While I cannot say that it is going to the top of my favourites list, I can’t deny the film was a good one. I wasn’t entirely sure what I was expecting even though it has come up in several conversations I have been part of. In a way, I think that helped rather than having firm expectations.
With a split narration, the film follows four stories: Vince, Jules, Butch and a couple intent on robbing a diner. Their lives are entwined through violence and the hope for some sort of redemption.
The stories are not told in chronological order, but instead are interweaved with one another, especially that of Jules, Vince and the couple. Butch’s story takes place in the middle and shows things are out of order by some of the events that take place that are no longer apparent by the time it cuts to the next story.
Vince and Jules are hit-men with an interest in having philosophical debates while tracking down their target. Butch is a boxer on the run from their boss after he refused to throw the fight. That same boss, however, ends up being the man he helps to save. The couple – Ringo and Yolanda – want to try their luck one last time and accidentally hit the wrong diner when they encounter Vince and Jules in the process.

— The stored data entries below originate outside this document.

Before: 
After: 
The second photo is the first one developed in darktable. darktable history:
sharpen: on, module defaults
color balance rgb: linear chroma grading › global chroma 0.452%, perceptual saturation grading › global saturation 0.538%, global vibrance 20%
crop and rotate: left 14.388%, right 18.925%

As far as explaining the plot, that is about as far as I can go. There is no clear direction, no apparent conclusion when you’ve already been shown the end conclusion for at least one of the characters at an earlier point. It is true the dialogue, however, is superb. There are not many films that can have a long conversation about a burger and add so much meaning and tension into it.
Pulp Fiction is the type of film that reminds a viewer that it is not always the storyline that makes a powerful film. The shots, the dialogue, the characterisation are all far more important in a film like this and it is what makes it work. If things were not delivered in the right way, the film held the risk of becoming long and boring with not a lot happening inbetween. Instead, it carries itself off brilliantly and has become a well-known film to some, and a classic to others.
While I’m not sure if it is one I would hurry back to watch again, nor am I certain I quite understand what the hype is about, I can definitely appreciate a well-scripted film when I see one. It is one that I am glad to say that I have seen even if it is just to form my own opinion on it one way or another.